I am trying to extract the fonts used in a PDF document via PDFSharp (http://www.pdfsharp.net/).
Unfortunately I am not able to do so since I keep on getting strange results and I don't know how to interpret them. In the assembly I have seen classes like PdfFontTable
etc, but they are all internal.
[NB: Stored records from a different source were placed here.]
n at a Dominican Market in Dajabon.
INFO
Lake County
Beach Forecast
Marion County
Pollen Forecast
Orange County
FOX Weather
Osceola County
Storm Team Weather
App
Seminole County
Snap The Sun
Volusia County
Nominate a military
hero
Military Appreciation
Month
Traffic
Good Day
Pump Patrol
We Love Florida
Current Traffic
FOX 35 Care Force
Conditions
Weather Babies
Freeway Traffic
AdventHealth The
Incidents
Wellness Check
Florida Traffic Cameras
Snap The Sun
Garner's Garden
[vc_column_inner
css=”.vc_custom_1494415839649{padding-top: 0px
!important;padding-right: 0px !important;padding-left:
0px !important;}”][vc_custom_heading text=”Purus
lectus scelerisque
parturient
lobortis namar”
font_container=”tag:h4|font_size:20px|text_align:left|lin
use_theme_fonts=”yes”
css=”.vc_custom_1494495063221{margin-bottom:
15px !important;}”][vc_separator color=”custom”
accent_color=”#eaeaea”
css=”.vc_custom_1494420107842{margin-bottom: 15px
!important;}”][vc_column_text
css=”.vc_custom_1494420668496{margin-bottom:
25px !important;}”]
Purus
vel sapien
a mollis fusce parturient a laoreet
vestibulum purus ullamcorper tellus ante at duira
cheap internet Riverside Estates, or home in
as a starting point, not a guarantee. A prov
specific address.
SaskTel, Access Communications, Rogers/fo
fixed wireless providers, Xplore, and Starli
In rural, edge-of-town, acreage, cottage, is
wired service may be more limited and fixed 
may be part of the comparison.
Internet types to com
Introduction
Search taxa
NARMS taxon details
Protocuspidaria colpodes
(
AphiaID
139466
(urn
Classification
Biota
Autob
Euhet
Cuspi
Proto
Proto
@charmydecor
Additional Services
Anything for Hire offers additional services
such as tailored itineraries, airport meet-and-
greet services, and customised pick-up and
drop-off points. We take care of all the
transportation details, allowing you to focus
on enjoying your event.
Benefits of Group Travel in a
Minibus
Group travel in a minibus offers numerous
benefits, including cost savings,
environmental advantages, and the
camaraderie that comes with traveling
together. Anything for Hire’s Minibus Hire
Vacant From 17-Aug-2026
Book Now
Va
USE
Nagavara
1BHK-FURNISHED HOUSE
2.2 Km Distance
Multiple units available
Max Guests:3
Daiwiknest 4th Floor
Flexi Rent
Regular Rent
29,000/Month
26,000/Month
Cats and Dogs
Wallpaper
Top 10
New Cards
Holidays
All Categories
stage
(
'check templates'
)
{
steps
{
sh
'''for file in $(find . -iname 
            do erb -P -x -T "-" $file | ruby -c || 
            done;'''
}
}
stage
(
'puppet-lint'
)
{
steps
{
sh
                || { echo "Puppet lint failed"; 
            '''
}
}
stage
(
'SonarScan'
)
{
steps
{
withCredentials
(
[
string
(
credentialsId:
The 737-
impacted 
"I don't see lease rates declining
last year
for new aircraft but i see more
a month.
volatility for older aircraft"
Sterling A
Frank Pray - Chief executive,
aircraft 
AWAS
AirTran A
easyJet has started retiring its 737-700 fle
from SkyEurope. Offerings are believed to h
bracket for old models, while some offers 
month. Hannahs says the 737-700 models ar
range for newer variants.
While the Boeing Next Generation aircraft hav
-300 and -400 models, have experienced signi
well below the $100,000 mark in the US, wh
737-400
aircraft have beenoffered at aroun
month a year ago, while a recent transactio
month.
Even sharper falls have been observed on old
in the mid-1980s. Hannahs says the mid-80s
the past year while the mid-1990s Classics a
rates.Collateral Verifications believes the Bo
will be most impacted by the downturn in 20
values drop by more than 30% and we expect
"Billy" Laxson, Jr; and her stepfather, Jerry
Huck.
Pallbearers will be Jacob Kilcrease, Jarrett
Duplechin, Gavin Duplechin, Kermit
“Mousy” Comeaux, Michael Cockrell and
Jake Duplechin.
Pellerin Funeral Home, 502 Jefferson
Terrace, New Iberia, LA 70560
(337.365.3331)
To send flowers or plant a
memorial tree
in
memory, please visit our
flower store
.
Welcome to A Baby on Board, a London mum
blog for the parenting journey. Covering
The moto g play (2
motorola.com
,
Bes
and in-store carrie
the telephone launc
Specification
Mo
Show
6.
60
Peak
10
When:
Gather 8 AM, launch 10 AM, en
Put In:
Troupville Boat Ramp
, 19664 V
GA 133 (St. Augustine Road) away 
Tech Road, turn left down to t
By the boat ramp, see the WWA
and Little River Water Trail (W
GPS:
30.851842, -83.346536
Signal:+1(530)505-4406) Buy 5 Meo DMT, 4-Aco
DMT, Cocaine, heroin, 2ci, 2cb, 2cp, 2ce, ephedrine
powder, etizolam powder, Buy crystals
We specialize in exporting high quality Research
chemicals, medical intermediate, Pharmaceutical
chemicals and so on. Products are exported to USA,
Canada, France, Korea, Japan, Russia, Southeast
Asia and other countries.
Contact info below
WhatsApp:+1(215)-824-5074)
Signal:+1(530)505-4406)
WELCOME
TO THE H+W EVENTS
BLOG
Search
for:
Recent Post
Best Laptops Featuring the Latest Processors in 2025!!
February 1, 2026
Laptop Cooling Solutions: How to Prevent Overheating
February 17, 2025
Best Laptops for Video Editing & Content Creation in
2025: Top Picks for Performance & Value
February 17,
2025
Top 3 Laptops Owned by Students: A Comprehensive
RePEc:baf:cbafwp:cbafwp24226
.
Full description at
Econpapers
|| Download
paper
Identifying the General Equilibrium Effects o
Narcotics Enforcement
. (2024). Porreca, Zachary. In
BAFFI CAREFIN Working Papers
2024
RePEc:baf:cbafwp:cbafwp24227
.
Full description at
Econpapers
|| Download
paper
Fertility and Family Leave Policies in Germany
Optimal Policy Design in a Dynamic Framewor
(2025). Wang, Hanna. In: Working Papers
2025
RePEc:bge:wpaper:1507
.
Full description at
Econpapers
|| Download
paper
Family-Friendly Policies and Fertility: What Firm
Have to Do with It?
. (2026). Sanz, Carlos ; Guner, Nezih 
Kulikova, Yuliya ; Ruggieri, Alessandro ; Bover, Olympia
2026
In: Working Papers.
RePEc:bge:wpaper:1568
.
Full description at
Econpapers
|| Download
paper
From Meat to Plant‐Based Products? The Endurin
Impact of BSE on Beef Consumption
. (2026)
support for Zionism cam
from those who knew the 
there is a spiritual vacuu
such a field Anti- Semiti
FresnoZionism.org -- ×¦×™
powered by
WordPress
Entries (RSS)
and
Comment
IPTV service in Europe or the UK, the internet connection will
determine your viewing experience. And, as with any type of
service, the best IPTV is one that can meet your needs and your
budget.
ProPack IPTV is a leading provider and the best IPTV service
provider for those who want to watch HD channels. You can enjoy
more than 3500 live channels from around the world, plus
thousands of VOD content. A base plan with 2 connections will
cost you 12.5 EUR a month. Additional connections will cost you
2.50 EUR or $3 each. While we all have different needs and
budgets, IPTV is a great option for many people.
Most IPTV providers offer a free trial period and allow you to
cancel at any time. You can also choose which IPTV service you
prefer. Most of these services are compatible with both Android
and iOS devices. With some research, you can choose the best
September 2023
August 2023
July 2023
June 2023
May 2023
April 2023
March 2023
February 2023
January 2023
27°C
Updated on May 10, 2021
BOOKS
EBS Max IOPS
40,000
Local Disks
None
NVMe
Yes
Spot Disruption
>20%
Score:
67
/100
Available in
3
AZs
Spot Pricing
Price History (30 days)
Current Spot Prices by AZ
When decompiling the PdfResources
class again everything related to Fonts is internal.
I have tried to access the Resources to get the fonts as:
var reader = Reader.Open(stream, PdfDocumentOpenMode.InformationOnly);
foreach (var page in reader.Pages)
{
var resources = page.Resources;
var fonts = resources.Elements.GetValue("/Font");
}
But that gives me an incomprehensible response:
Is there a way to extract the list of fonts used just like I see them in Adobe Acrobat Reader?
Eventually I managed to get it to work by registering an IEventListener
and handling the TextRenderInfo
.
public class FontReader : IEventListener
{
private ICollection<FontData> _fonts;
/// <summary>
/// Gets all fonts used in a PdfDocument.
/// </summary>
public ICollection<FontData> GetFonts(PdfDocument document)
{
_fonts = new List<FontData>();
var processor = new PdfCanvasProcessor(this);
for (var i = 1; i <= document.GetNumberOfPages(); i++)
{
var page = document.GetPage(i);
processor.ProcessPageContent(page);
}
return _fonts;
}
public void EventOccurred(IEventData data, EventType type)
{
if (!(data is TextRenderInfo)) return;
var font = ((TextRenderInfo)data).GetFont();
var name = font.GetFontProgram().GetFontNames().GetFontName();
var type = font.GetPdfObject().GetAsName(PdfName.Subtype).GetValue();
...
_fonts.Add(...);
}
}